Arkansas high school holds blacks-only assembly on gangs and drugs
Black woman and teenage daughter look confused or annoyed (Shutterstock)

Some black students at an Arkansas high school were called Wednesday morning to an anti-gang assembly -- which officials say was called to comply with a court order to desegregate.

Black freshman students at Maumelle High School were told by an intercom announcement to attend the presentation by a local pastor Dante Shelton, who shared his personal story experience with gang violence and drugs, reported KATV-TV.

Parents and students questioned why the event was aimed only at black students.

"When I talked to (my sister) about it, she felt that it was very racist," said Arron Perkins. "Someone in the group asked, why are there no other kids except for African-American kids here?"

The ACLU wants to know that, as well, reminding the school in a letter that it was obligated to extend equal protection under the law to all students.

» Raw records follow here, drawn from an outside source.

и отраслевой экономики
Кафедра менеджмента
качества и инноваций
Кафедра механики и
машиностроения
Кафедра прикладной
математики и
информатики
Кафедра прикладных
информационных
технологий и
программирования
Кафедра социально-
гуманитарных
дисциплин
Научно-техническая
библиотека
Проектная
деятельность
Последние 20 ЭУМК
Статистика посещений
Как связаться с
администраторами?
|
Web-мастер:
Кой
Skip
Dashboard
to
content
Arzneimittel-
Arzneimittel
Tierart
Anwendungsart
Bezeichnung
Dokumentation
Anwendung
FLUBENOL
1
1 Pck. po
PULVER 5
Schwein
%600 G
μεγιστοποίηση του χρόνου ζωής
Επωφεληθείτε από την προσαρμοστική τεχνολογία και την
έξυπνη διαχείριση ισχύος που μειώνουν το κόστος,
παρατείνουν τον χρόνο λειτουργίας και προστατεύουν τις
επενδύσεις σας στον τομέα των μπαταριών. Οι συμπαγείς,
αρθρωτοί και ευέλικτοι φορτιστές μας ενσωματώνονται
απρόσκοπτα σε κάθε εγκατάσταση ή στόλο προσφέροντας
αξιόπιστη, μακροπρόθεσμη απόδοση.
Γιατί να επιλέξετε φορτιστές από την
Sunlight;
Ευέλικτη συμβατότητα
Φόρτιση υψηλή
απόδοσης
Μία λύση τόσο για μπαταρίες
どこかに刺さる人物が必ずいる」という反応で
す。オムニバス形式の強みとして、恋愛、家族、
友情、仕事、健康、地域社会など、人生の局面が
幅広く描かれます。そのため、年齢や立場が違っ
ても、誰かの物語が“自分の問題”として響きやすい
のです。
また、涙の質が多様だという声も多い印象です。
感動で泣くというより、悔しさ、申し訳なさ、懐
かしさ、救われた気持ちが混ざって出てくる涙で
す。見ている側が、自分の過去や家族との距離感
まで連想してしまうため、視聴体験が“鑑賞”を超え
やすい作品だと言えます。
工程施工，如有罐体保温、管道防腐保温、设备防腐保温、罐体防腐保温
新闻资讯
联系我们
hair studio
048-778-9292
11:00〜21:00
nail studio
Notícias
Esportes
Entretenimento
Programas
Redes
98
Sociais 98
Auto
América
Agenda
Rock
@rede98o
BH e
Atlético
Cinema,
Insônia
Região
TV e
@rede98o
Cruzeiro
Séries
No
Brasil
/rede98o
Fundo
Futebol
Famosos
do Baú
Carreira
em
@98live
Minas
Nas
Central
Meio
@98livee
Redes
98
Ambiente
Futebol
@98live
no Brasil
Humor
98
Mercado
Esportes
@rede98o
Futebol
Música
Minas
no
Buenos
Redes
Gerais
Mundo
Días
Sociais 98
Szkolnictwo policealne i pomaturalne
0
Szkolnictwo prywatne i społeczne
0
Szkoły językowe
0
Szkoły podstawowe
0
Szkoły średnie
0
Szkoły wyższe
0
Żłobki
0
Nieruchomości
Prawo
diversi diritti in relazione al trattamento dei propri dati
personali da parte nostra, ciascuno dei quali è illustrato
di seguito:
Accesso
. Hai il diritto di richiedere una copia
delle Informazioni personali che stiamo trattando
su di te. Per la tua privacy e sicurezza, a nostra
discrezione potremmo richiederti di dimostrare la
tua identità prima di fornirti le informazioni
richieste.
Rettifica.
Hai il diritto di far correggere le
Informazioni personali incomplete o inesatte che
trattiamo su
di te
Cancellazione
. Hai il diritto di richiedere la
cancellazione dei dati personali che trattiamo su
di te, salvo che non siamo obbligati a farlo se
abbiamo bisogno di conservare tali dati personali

But officials insist the "inspirational" blacks-only assembly was intended to comply with a court order to desegregate Pulaski County Special School District.

"Freshmen students were identified by the school because it is a time of transition when they are more easily influenced," said Deborah Roush, a spokeswoman for the school district. "Black students were selected with the intent that the assembly would be an extension of the district's court-ordered desegregation efforts, which encourage programs and opportunities tailored to minority students."

School officials said students were permitted to opt out if they wished, but they did not say how many chose to skip the assembly -- which they insisted was met by a positive response.

Perkins, who said his sister was called out of math class to attend, said the information provided at the assembly should have been shared with all students.

He said singling students out by race presented other problems -- because many students come from a multiracial background.

"What does that leave kids that are mixed?" said Perkins, who is biracial. "'Oh, you know, that's my other side that's calling, let me go learn about gang-banging.' To me it's just wrong on every level."